Request: Reproduce the records below in their entirety, character for character.

Data for analysis:
■ ■ ■ ■ ■

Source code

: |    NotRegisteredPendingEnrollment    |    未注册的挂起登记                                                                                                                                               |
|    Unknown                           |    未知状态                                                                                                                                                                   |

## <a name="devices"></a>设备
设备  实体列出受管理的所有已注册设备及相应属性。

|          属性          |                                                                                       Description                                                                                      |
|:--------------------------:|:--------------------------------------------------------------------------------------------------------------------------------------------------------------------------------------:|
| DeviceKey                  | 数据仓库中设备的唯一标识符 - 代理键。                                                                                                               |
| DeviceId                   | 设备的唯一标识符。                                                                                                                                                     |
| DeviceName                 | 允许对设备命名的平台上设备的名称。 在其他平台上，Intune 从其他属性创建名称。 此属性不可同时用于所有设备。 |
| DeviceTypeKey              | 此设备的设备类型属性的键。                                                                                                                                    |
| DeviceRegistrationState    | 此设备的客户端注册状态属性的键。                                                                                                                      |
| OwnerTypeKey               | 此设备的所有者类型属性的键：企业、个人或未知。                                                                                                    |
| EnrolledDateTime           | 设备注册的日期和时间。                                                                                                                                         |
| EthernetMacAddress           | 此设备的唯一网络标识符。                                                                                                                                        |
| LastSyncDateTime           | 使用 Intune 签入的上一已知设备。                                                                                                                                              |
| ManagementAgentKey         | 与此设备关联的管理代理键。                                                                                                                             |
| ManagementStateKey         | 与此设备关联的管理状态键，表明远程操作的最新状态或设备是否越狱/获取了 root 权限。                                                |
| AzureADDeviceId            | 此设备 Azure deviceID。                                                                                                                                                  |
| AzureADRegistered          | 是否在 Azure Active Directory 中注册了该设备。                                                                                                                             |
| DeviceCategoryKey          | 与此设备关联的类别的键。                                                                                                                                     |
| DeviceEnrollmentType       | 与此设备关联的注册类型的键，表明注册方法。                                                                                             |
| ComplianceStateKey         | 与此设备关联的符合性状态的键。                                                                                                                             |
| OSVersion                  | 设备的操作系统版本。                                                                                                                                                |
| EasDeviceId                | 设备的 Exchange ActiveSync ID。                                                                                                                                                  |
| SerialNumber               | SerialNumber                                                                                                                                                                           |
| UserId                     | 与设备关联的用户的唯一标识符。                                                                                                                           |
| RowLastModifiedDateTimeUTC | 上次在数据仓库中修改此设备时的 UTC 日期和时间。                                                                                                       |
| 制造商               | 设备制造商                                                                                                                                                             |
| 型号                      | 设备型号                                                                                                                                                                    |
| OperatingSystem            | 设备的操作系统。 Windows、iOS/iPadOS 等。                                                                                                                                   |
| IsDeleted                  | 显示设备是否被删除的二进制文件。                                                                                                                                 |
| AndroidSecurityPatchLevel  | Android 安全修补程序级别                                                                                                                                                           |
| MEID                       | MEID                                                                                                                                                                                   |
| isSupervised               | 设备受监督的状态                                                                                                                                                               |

■ ■ ■ ■ ■

Reply to the task:
Source code

: |    NotRegisteredPendingEnrollment    |    未注册的挂起登记                                                                                                                                               |
|    Unknown                           |    未知状态                                                                                                                                                                   |

## <a name="devices"></a>设备
设备  实体列出受管理的所有已注册设备及相应属性。

|          属性          |                                                                                       Description                                                                                      |
|:--------------------------:|:--------------------------------------------------------------------------------------------------------------------------------------------------------------------------------------:|
| DeviceKey                  | 数据仓库中设备的唯一标识符 - 代理键。                                                                                                               |
| DeviceId                   | 设备的唯一标识符。                                                                                                                                                     |
| DeviceName                 | 允许对设备命名的平台上设备的名称。 在其他平台上，Intune 从其他属性创建名称。 此属性不可同时用于所有设备。 |
| DeviceTypeKey              | 此设备的设备类型属性的键。                                                                                                                                    |
| DeviceRegistrationState    | 此设备的客户端注册状态属性的键。                                                                                                                      |
| OwnerTypeKey               | 此设备的所有者类型属性的键：企业、个人或未知。                                                                                                    |
| EnrolledDateTime           | 设备注册的日期和时间。                                                                                                                                         |
| EthernetMacAddress           | 此设备的唯一网络标识符。                                                                                                                                        |
| LastSyncDateTime           | 使用 Intune 签入的上一已知设备。                                                                                                                                              |
| ManagementAgentKey         | 与此设备关联的管理代理键。                                                                                                                             |
| ManagementStateKey         | 与此设备关联的管理状态键，表明远程操作的最新状态或设备是否越狱/获取了 root 权限。                                                |
| AzureADDeviceId            | 此设备 Azure deviceID。                                                                                                                                                  |
| AzureADRegistered          | 是否在 Azure Active Directory 中注册了该设备。                                                                                                                             |
| DeviceCategoryKey          | 与此设备关联的类别的键。                                                                                                                                     |
| DeviceEnrollmentType       | 与此设备关联的注册类型的键，表明注册方法。                                                                                             |
| ComplianceStateKey         | 与此设备关联的符合性状态的键。                                                                                                                             |
| OSVersion                  | 设备的操作系统版本。                                                                                                                                                |
| EasDeviceId                | 设备的 Exchange ActiveSync ID。                                                                                                                                                  |
| SerialNumber               | SerialNumber                                                                                                                                                                           |
| UserId                     | 与设备关联的用户的唯一标识符。                                                                                                                           |
| RowLastModifiedDateTimeUTC | 上次在数据仓库中修改此设备时的 UTC 日期和时间。                                                                                                       |
| 制造商               | 设备制造商                                                                                                                                                             |
| 型号                      | 设备型号                                                                                                                                                                    |
| OperatingSystem            | 设备的操作系统。 Windows、iOS/iPadOS 等。                                                                                                                                   |
| IsDeleted                  | 显示设备是否被删除的二进制文件。                                                                                                                                 |
| AndroidSecurityPatchLevel  | Android 安全修补程序级别                                                                                                                                                           |
| MEID                       | MEID                                                                                                                                                                                   |
| isSupervised               | 设备受监督的状态                                                                                                                                                               |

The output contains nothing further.